Certains diront que le film est un peu long à cause de la surabondance de dialogues où chacun tente de prouver que sa croyance est meilleure que celle de l’autre. Les métaphores utilisées, les paraboles sont fortes symboliquement et particulièrement intéressantes.

Elles témoignent de deux façons de voir la vie et les choses totalement antithétiques. Le réalisateur réussit à nous faire changer de camp régulièrement. Évidemment, personne n’est colonisateur dans l’âme, mais face aux percussions que subissent les Japonais chrétiens, on se met à éprouver du ressentiment envers l’inquisition, puis petit à petit, on découvre le point de vue des persécuteurs et notre perception change. On prend réellement la mesure de ce qui se passe et de ce qu’est l’évangélisation. On comprend mieux les agissements du Grand Inquisiteur qui, bien que cruel, tente de protéger son pays. Implicitement, ce film critique l’évangélisation mondiale menée par les Européens, tout en reconnaissant la grandeur de leur foi et de leur religion. Cette dernière ne sort pas grandie de ce long-métrage, mais l’hommage rendu aux croyants est lui magnifique.

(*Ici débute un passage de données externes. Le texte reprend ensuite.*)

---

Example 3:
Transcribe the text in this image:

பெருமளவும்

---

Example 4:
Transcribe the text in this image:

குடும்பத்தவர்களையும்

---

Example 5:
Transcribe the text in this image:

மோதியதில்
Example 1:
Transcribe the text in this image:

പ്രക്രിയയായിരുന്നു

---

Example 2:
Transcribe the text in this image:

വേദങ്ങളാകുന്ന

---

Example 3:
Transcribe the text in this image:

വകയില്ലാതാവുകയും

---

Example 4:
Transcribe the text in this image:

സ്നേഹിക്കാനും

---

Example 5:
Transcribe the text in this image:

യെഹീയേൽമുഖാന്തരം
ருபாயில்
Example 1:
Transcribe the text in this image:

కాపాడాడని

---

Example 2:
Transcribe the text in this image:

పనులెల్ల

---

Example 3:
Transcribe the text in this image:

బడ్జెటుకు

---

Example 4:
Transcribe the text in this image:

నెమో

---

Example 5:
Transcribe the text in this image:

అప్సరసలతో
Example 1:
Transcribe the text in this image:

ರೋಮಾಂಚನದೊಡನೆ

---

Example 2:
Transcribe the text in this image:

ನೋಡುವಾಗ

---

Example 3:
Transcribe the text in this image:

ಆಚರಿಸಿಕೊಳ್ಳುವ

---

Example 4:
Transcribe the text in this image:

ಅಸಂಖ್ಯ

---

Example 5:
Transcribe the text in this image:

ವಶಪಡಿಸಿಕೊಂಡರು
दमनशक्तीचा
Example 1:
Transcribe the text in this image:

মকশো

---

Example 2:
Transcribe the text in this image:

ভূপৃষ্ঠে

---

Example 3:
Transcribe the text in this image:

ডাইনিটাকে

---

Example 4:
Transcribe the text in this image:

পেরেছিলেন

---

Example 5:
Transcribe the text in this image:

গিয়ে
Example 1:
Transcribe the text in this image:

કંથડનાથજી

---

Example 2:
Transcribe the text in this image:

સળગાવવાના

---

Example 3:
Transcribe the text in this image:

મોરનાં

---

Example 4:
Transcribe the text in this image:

Cette œuvre apporte de multiples réflexions, on perd quelque peu nos repères. On ne sait plus qui blâmer, qui plaindre, les deux camps ont raison et tort à la fois. Ce qui est beau dans ce film, c’est le poids du silence. Si la foi est idéalisée, elle souffre pourtant du mutisme de Dieu. Malgré les multiples prières, aucun signe divin n’apparaît. Tous ces croyants sont livrés à eux-mêmes. Et c’est justement ce silence qui pose problème. Quand l’amour est à sens unique, il est difficile de l’entretenir… L’incompréhension est le pire ennemi de la foi et c’est cette incompréhension devant la souffrance quotidienne qu’utilise le Grand Inquisiteur pour tenter de convertir les prêtres. On écoute le silence, l’interprète et contemple la déchéance de ces hommes qui se sentent abandonnés par Dieu… mais perdent-ils la foi pour autant ?

Pour le savoir, nous vous invitons à vous précipiter dans les salles obscures…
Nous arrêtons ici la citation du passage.